Considerations for further data collection include expanding and refining our criteria for selecting more coastal cities to represent different US coastal regions (e.g. Northeast, Mid-Atlantic, Southeast, Gulf of Mexico). We project that the correlation might look different depending on how close or further away some zip codes are from the coast.

Our final data set may look like this:

Zip Code City Month Year Price ChangePrice TotalWeightedObservations GMSL_noGIA SmoothedGSML_noGIA GMSL_GIA SmoothedGSML_GIA
xxxx1 Miami Jan 1993 $ %          
xxxx2 Miami Feb 1993 $ %          
xxxx3 NY Jan 1993 $ %          
xxxx4 NY Feb 1993 $ %          

Currently, we plan to analyze the median monthly listing price of houses in a specific coastal zip code and compare that to the median house price in the zip codes adjacent to it that are further inland. To organize our data, we will create two different subfolders within our inputs folder to help us compartmentalize our analysis. The first folder will contain only information pertaining to the prices of homes in coastal cities and will also contain a file outlining our criteria for what our definition of a coastal city is. Within this folder, we will first have a grouping of folders to break out our data by city/region so that we may organize our zip codes into a more easily digestible format for our analysis. Each of these folders will then have a series of folders within them for each zip code that we are examining, which will contain the median house prices for the specific coastal zip code and the zip codes adjacent to it. By having a folder for each specific region and zip code we are working with, which contains only the information pertaining to that area of examination, we believe it will be significantly easier to perform our analysis effectively. Along with our folder on median housing prices, our second subfolder will contain all of the data we’ve collected with regard to sea level rise and also any information that is important for someone to know before using the sea level data. We believe that organizing our folders in such a manner will not only make our repository easier for us to use, but will also help future visitors better understand and interact with our work.

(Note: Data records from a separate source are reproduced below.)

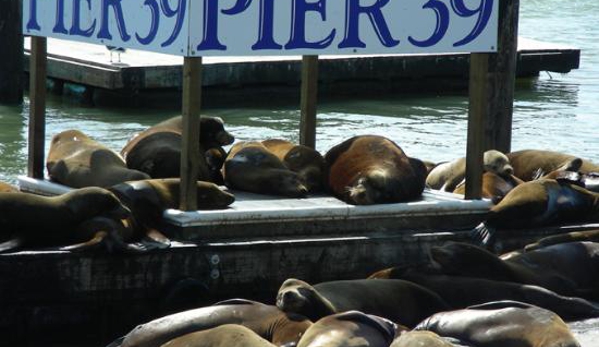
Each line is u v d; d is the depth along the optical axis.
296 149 39.44
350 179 36.38
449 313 28.69
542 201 36.78
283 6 33.69
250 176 37.47
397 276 32.62
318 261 33.41
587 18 154.88
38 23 38.19
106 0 35.16
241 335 25.06
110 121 69.81
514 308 28.11
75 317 31.05
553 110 77.81
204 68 79.38
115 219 32.19
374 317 26.91
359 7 34.94
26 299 30.44
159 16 33.19
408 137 65.31
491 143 50.31
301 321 27.62
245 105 78.94
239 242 32.59
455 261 32.72
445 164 43.97
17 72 74.62
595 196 38.25
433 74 89.75
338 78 85.94
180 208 33.22
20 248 30.95
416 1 35.72
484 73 36.72
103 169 36.69
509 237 36.34
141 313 31.64
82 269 30.86
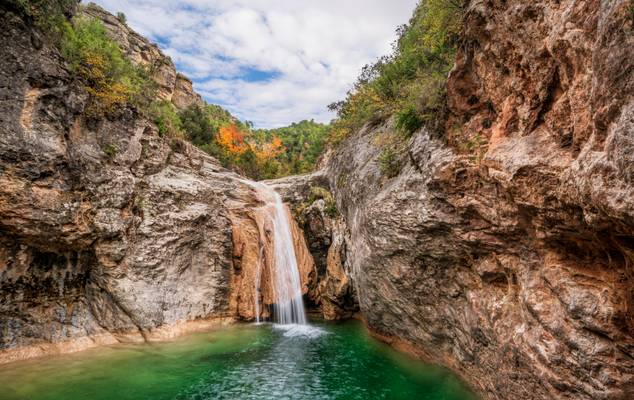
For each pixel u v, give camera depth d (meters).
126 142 14.48
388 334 14.09
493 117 7.88
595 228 4.93
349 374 11.15
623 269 5.19
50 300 11.95
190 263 15.76
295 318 18.58
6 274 10.83
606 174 4.24
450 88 8.92
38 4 11.62
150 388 9.75
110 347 12.48
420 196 9.84
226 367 11.51
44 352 11.32
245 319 16.89
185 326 14.70
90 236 12.41
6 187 10.21
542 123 6.31
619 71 4.03
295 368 11.59
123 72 15.31
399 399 9.45
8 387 9.20
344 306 18.25
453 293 9.94
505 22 6.82
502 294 8.09
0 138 10.14
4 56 10.50
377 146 15.73
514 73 6.83
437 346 11.13
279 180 24.23
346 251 18.34
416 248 10.27
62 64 11.98
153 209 14.89
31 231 10.84
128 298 13.34
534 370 6.48
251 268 17.69
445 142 9.27
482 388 8.77
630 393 5.02
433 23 10.29
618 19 4.02
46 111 11.30
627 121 3.89
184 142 19.03
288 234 20.19
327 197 21.14
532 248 6.99
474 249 8.57
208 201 17.27
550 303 6.32
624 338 5.10
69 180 11.81
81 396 9.04
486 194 7.68
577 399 5.68
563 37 5.27
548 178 5.69
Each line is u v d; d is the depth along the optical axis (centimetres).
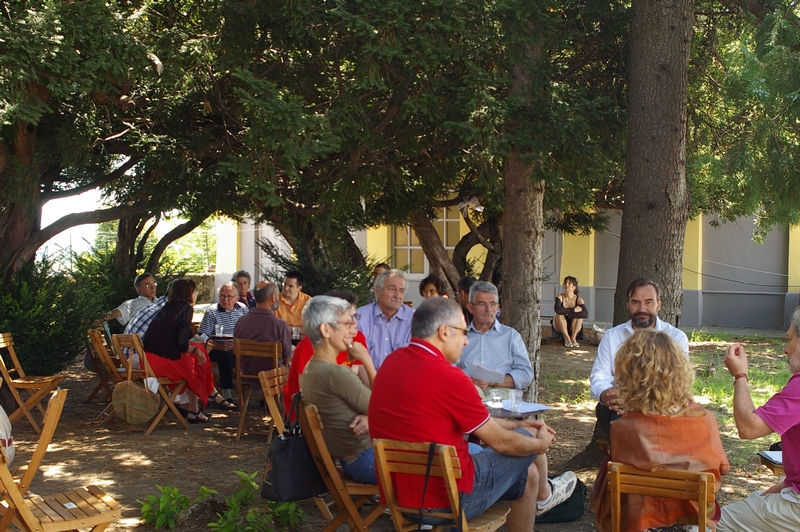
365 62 673
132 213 955
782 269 1873
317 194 922
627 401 367
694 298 1928
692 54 797
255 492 541
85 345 917
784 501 381
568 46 778
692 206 1238
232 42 719
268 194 665
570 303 1524
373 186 907
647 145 595
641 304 501
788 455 386
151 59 724
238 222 1203
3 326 846
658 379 360
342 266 1213
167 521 485
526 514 426
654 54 595
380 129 768
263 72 777
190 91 825
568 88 716
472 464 372
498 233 1429
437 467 349
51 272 943
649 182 594
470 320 678
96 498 400
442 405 361
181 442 736
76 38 661
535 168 671
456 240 2008
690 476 345
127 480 604
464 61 689
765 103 675
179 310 802
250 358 765
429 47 666
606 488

Transforming our data into its final form will likely not be a difficult task for our group due to a multitude of reasons. While our analysis of the potential correlations we discover will be complex, the data itself that we will be sourcing is quite simple in nature and is also well-organized from common sources. For example, all our data with regard to housing prices comes from Zillow and is already conveniently broken out meaning that our data should be easy to clean and manipulate as needed. However, there is also a significant amount of missing data within this file for certain years, meaning that we will likely have to take some time to analyze what data is usable for our analysis. We will create a new variable to calculate the percentage change in housing price for each observation to better measure and demonstrate the magnitude of change in the listing values. The data from NASA/Kaggle concerning sea level rise is also quite simple and we will only need to utilize a small portion of the data available. The only concerns we have noted with this dataset are with regard to changing our columns and However, one issue that we will likely encounter will be determining and making sense of the timeline for both data sets since our housing data and sea level data have different units of measurement for time. Thus, the biggest issue for us will likely be removing unnecessary data and then cleaning the remaining data so that we can merge the necessary data together on a timeline that will provide fruitful results for our analysis. To accomplish this we will likely have to further examine and transform our data about sea levels in some way so that we may achieve a consistent and useful timeline for our analysis (likely on a scale of month(s)).

Revisions

  • Fixed typos.
  • Updated our Research Question section to include the analysis on different zip codes and their adjacent zip codes.
  • Updated our Data section to describe the new data set on different zip codes and their respective housing prices.